= Jubango =

Ten-game Go match

Jūbango (十番碁) is a Japanese term for a Go match consisting of ten games which might be ended earlier if agreed by both players. A decisive victory would result in the opponent being 'beaten down' to a lower rank. A player would be beaten down if he fell behind his opponent by four wins in the net score. This would mean a change in the playing terms corresponding to a handicap suitable for a rank difference of one rank. Some notable historical jūbango players are Go Seigen (1914-2014), Kitani Minoru (1909–75), Honinbo Shuei (1852-1907) and Hashimoto Utaro (1907-94).

These matches were usually spread over long time-periods, with gaps of months possible between games. They were also peripatetic (taking place in different venues). Both of these features make them different from modern mind sports matches, which tend to be held over a short time in a definite location. Modern go title matches have adapted these characteristics of a jūbango.

==Traditional format==
Among other formal matches, the jūbango was a traditional form of contest in the Edo period, where players would undertake such a match against a close rival, with the goal of determining which player was stronger. In that era, top rankings were hard to achieve. The normal starting conditions would be those corresponding to the players being of equal rank, or tagaisen. This means they should alternate with Black and White, this being before the era of komigo. Not all matches were played on tagaisen terms.

If agreed, there was the possibility of playing at a handicap, e.g. Black two games out of three, if one player went far enough ahead. This could be reinforced to one player always taking Black, a handicap equivalent to two professional ranks, in extreme cases. For details see professional go handicaps. An uchikomi jūbango was one in which 'beating down' applied.

==Modern jūbango==
These conventions were revived and made more precise by a series of high-profile matches in the twentieth century, sponsored by the Yomiuri Shimbun. Between about 1930 and 1960, jūbango included many of the most important games, judged by prestige, in Japanese professional go. After 1960 the annual title matches sponsored by newspapers took over, in the public interest.

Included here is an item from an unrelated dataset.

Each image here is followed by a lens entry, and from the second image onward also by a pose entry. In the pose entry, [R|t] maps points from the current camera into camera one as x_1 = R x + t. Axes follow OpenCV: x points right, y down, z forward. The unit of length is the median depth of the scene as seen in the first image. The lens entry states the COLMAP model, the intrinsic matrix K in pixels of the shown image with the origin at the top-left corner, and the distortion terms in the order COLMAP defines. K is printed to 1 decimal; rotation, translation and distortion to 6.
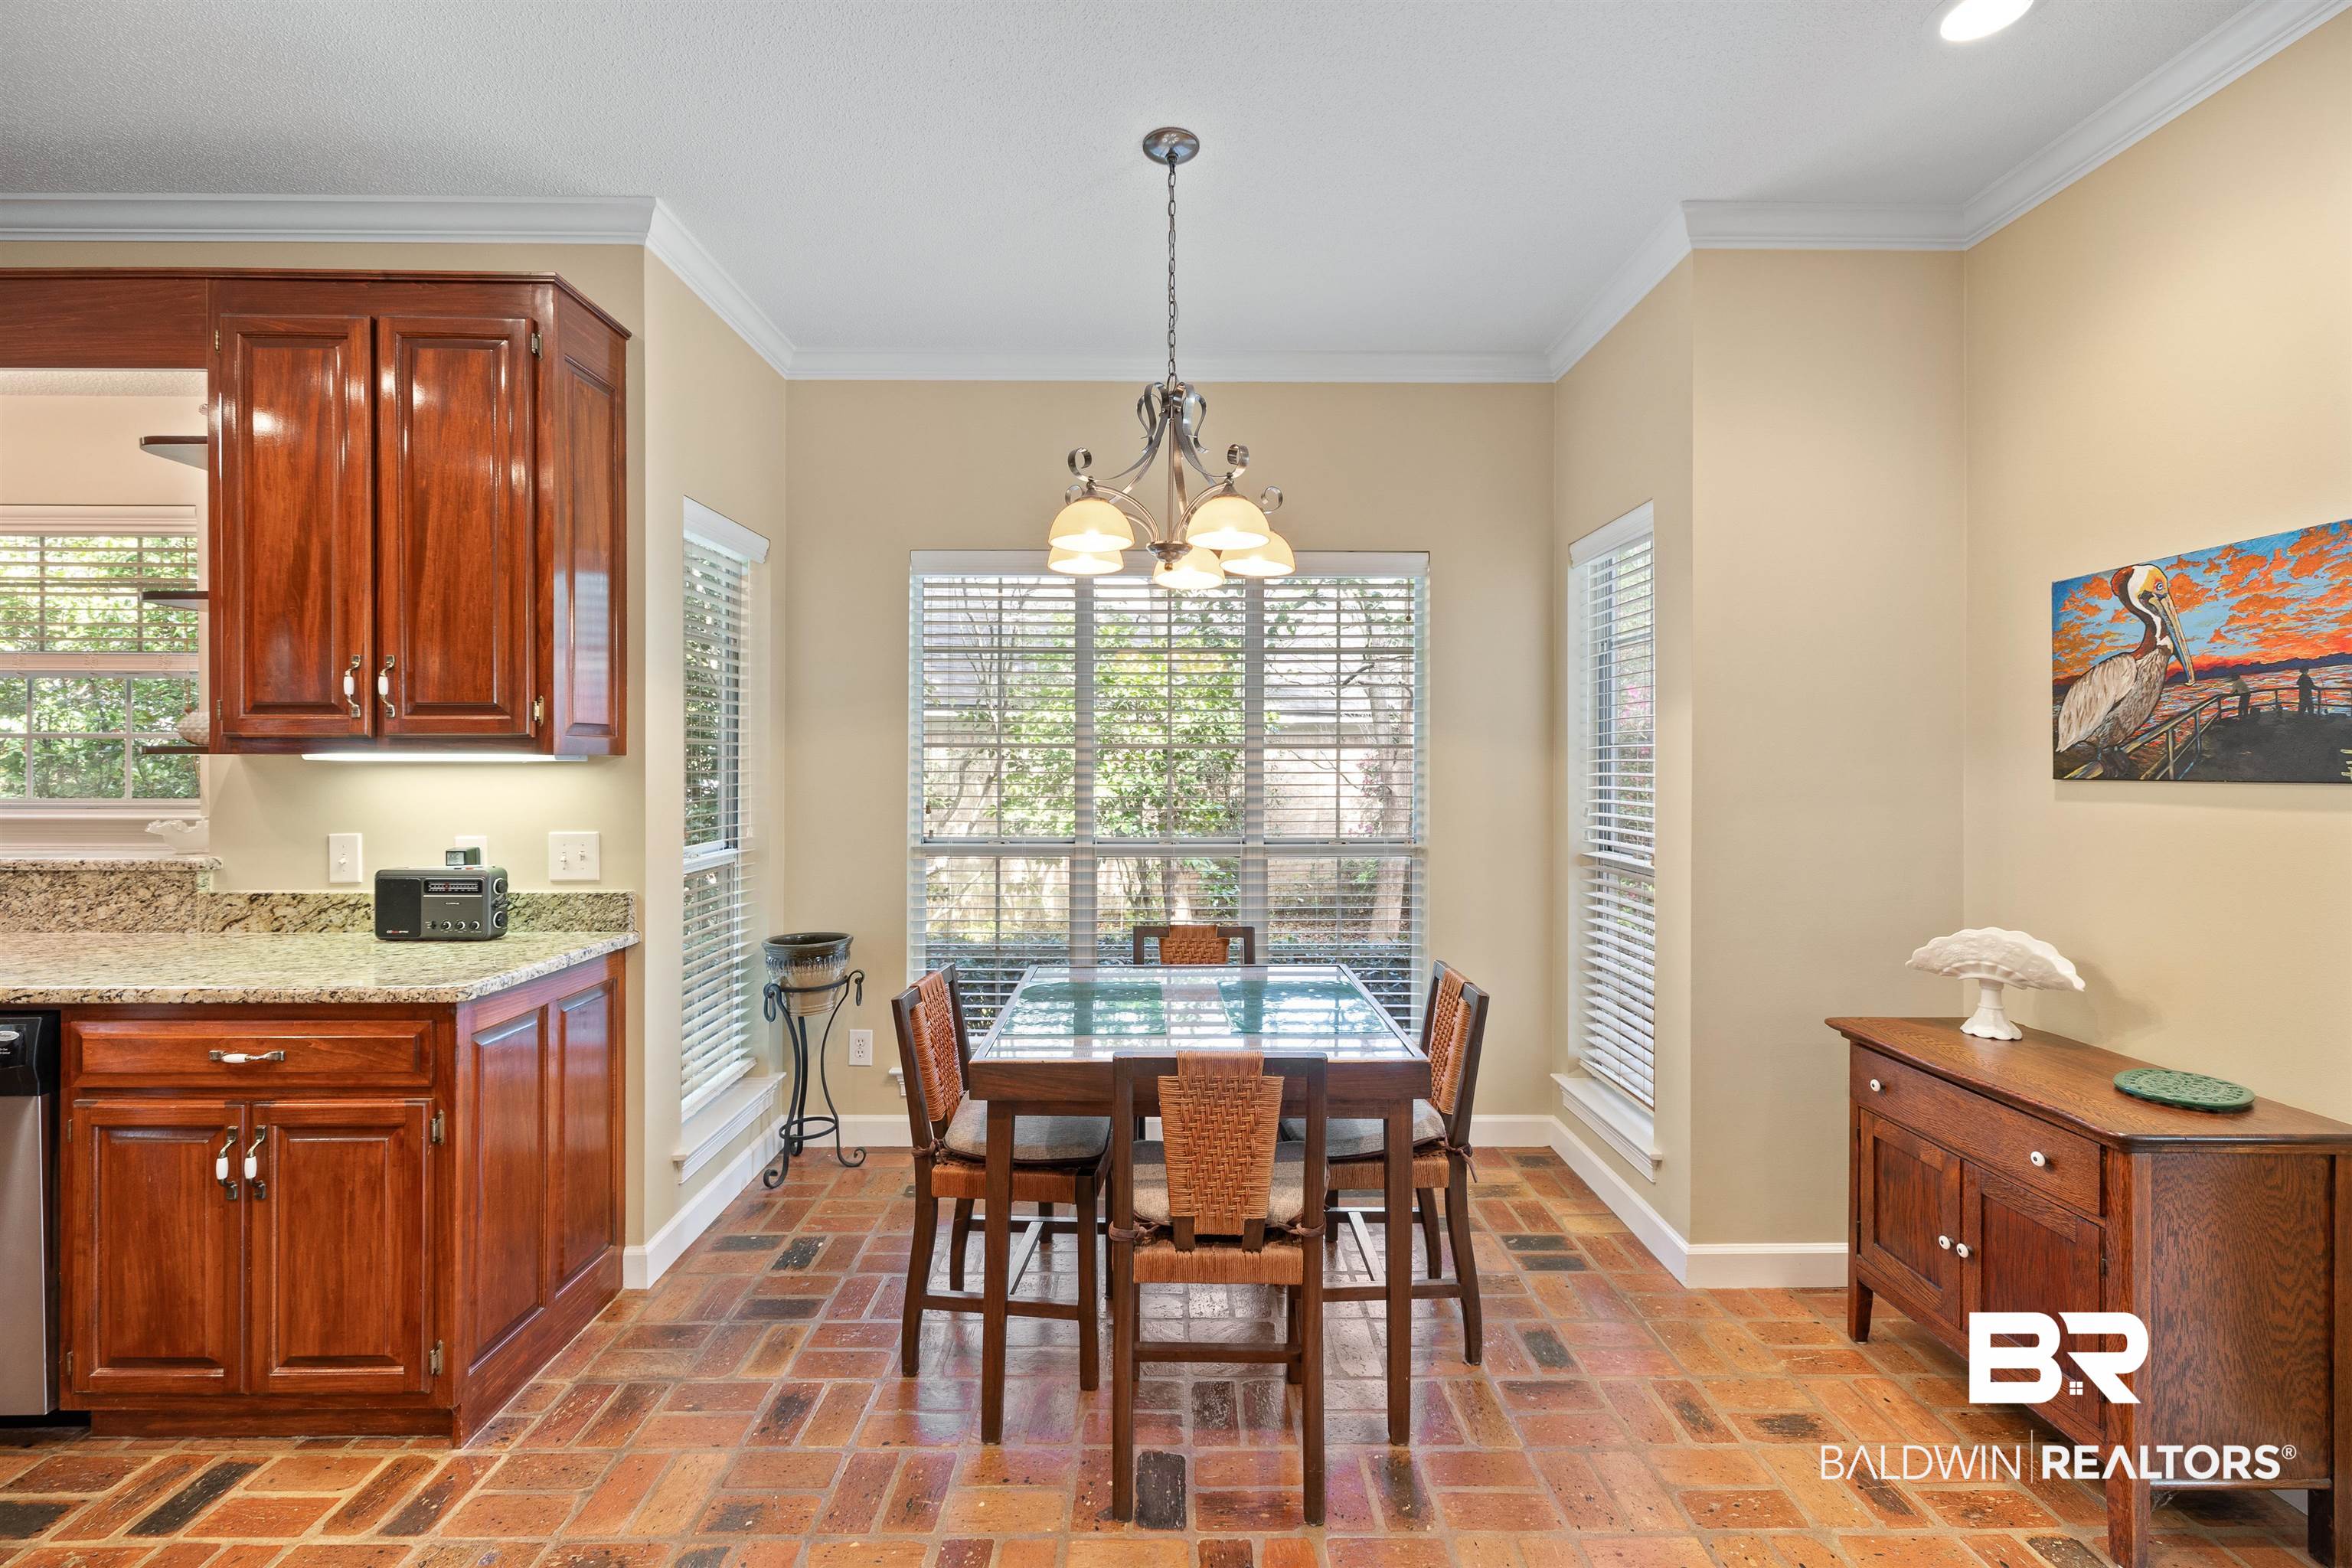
lens RADIAL K [[975.0, 0, 1178.6], [0, 975.0, 765.3], [0, 0, 1]] dist [-0.002051, -0.000471]
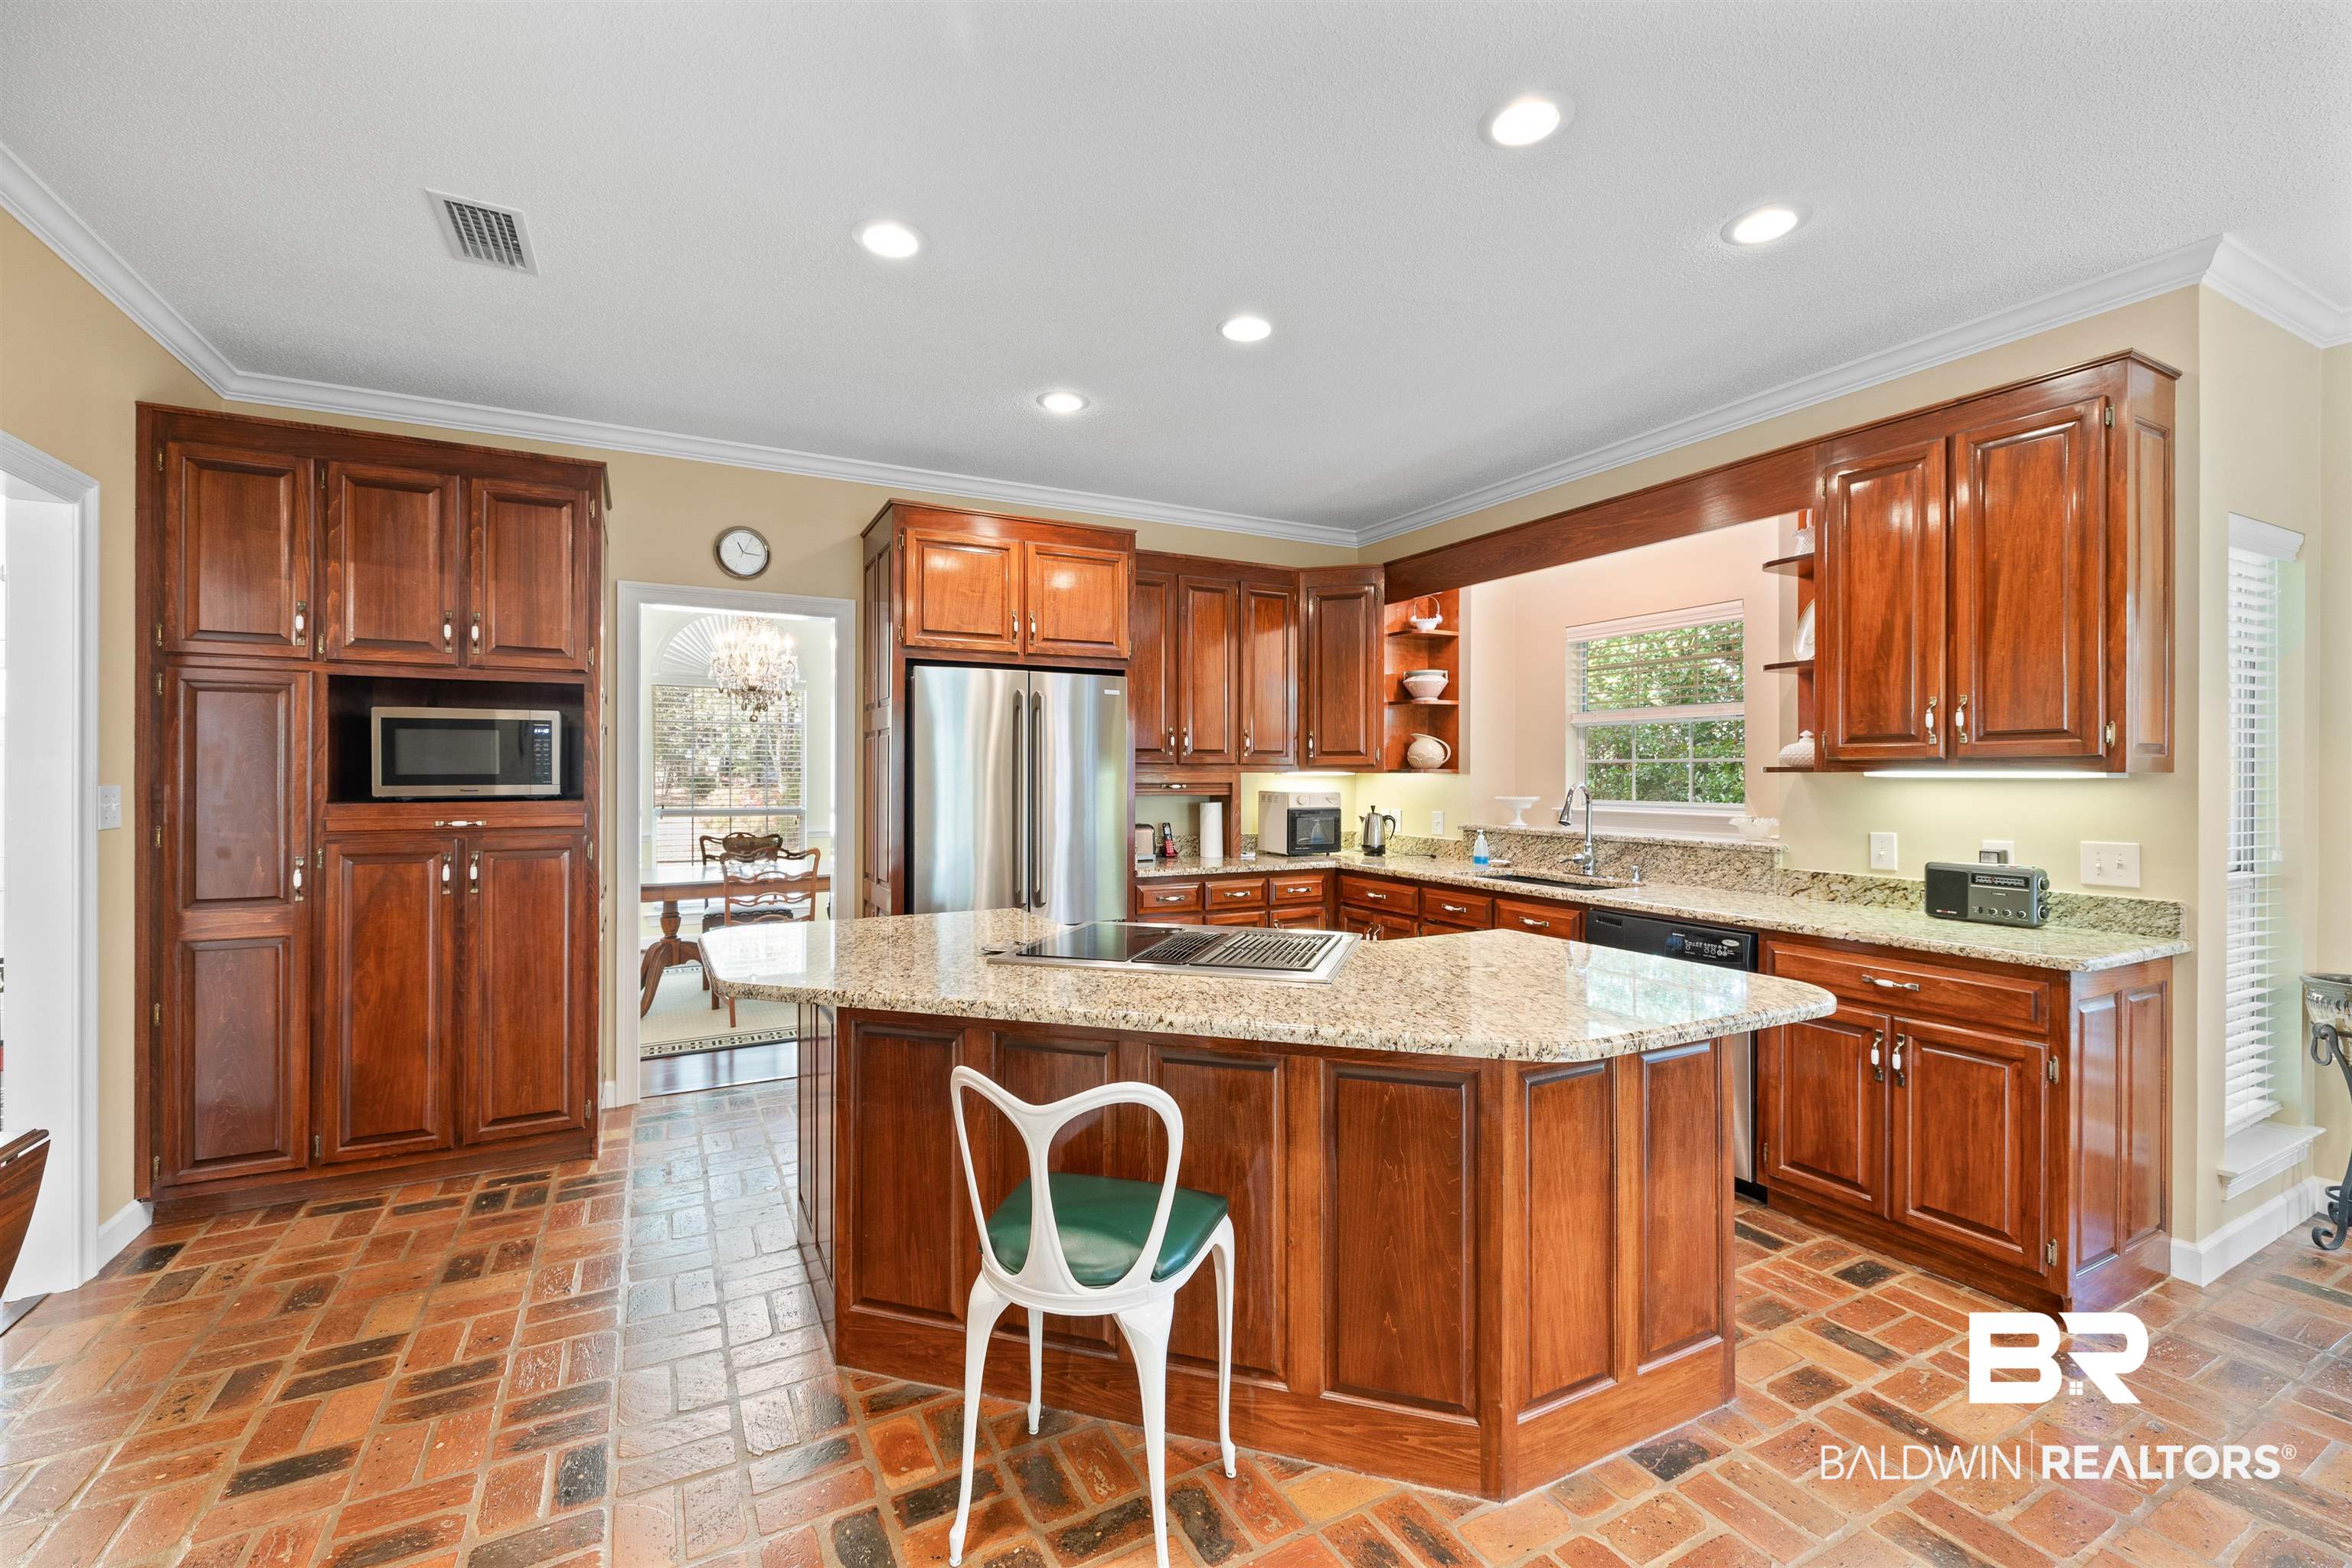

The era of jūbango was dominated by Go Seigen, who had an outstanding record in these games against his peers.

After a break of 10 years, a jūbango was held in 2014 from 26 January - 28 September between Gu Li and Lee Sedol, two of the world's leading players. The format of the match was first to 6 wins. The match lasted for eight games and was won by Lee Sedol with 6 wins, 2 losses and no draws. The prize money was ¥5,000,000 (~800,000 USD). Games 1-3 and 5-8 were held in different cities in China. Game 4 was held in Shinan, South Korea.